Find "right elbow: (444, 234)" and "right knee: (123, 402)" in the records below. Copy the lines holding them and every line between, exactly, and no others.

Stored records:
————————
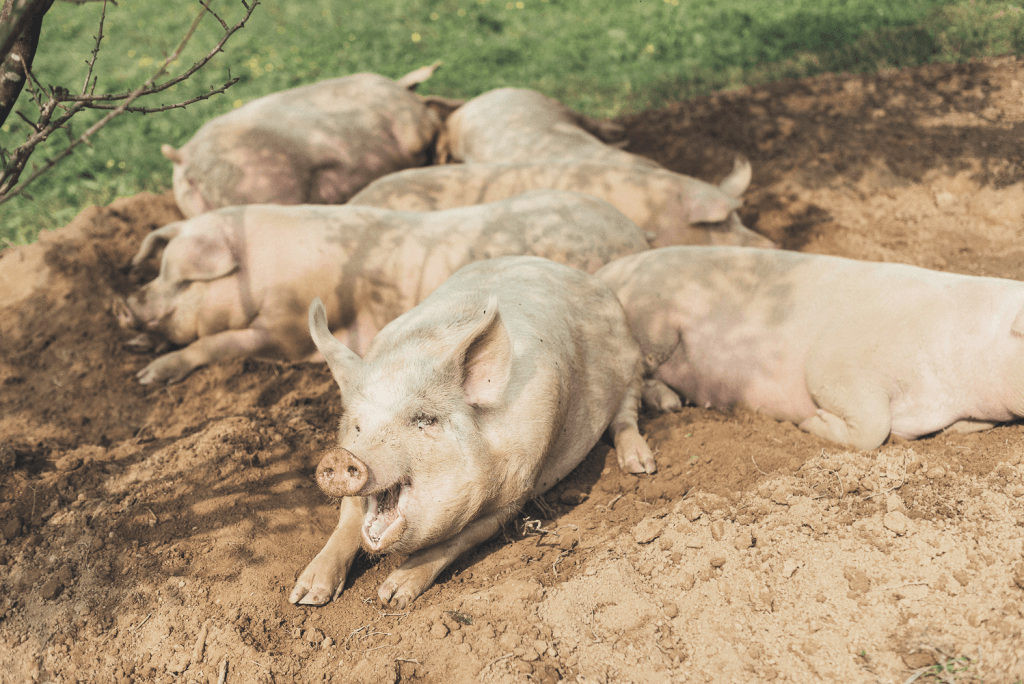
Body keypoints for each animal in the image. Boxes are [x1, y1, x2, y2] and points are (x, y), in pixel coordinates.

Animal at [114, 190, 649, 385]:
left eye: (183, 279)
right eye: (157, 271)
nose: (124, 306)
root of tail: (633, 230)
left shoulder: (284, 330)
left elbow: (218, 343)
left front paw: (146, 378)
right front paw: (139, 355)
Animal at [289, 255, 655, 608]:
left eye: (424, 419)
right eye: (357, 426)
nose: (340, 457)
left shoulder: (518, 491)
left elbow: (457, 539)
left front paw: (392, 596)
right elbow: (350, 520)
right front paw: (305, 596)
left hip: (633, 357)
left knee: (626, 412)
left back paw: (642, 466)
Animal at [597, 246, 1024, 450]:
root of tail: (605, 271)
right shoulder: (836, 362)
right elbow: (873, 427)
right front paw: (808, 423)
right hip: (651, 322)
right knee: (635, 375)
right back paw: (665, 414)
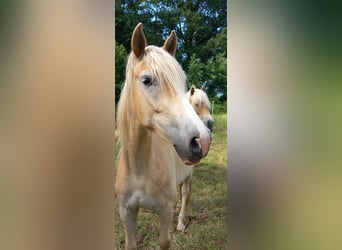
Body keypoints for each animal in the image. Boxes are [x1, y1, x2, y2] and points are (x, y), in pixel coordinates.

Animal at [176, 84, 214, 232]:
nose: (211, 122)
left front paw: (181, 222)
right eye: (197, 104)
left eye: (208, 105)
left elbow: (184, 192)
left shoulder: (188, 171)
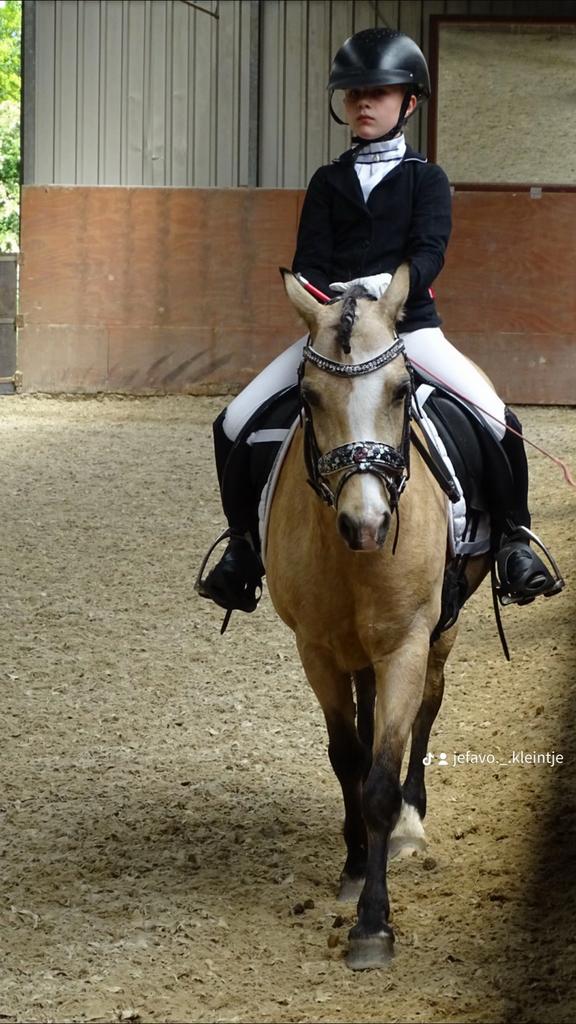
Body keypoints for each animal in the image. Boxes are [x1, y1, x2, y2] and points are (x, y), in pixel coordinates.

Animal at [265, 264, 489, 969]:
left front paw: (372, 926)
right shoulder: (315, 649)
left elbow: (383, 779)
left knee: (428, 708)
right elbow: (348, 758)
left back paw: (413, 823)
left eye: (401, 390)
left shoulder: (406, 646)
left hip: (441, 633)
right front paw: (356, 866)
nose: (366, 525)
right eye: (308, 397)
————————
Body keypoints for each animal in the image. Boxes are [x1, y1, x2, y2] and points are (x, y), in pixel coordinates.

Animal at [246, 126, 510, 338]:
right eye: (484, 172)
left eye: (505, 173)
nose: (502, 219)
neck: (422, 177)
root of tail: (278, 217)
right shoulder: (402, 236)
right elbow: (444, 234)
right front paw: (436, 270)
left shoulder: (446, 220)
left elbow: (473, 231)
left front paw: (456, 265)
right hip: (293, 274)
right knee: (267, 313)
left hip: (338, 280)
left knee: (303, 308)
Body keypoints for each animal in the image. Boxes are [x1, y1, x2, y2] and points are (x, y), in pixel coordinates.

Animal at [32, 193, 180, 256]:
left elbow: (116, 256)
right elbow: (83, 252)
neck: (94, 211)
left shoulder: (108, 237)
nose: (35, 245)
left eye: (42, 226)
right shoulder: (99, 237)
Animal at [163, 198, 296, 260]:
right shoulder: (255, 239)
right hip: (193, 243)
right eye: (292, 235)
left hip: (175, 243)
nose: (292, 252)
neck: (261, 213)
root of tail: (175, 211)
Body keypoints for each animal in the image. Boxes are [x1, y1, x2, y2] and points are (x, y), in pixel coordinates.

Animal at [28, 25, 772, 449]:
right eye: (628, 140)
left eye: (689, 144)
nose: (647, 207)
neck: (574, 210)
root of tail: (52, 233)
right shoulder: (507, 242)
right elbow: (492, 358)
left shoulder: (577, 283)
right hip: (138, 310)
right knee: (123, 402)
————————
## Output of the exercise
right elbow: (444, 234)
right front paw: (436, 270)
left shoulder: (446, 220)
left elbow: (473, 231)
left front paw: (456, 265)
right hip: (293, 274)
right knee: (267, 313)
left hip: (338, 280)
left knee: (303, 308)
Body keypoints for each animal in the image. Boxes are [x1, y1, x2, y2] and points are (x, y), in pixel coordinates.

Animal at [32, 193, 180, 256]:
left elbow: (116, 256)
right elbow: (83, 252)
neck: (94, 211)
left shoulder: (108, 237)
nose: (35, 245)
left eye: (42, 226)
right shoulder: (99, 237)
Animal at [163, 198, 296, 260]:
right shoulder: (255, 239)
right hip: (193, 243)
right eye: (292, 235)
left hip: (175, 243)
nose: (292, 252)
neck: (261, 213)
root of tail: (175, 211)
Body keypoints for each animal in the image. Boxes are [x1, y1, x2, y2] and points are (x, y), in pixel coordinates.

Animal at [28, 25, 772, 449]:
right eye: (628, 140)
left eye: (689, 144)
nose: (647, 207)
neck: (574, 210)
root of tail: (52, 233)
right shoulder: (507, 242)
right elbow: (492, 358)
left shoulder: (577, 283)
right hip: (138, 310)
right knee: (123, 402)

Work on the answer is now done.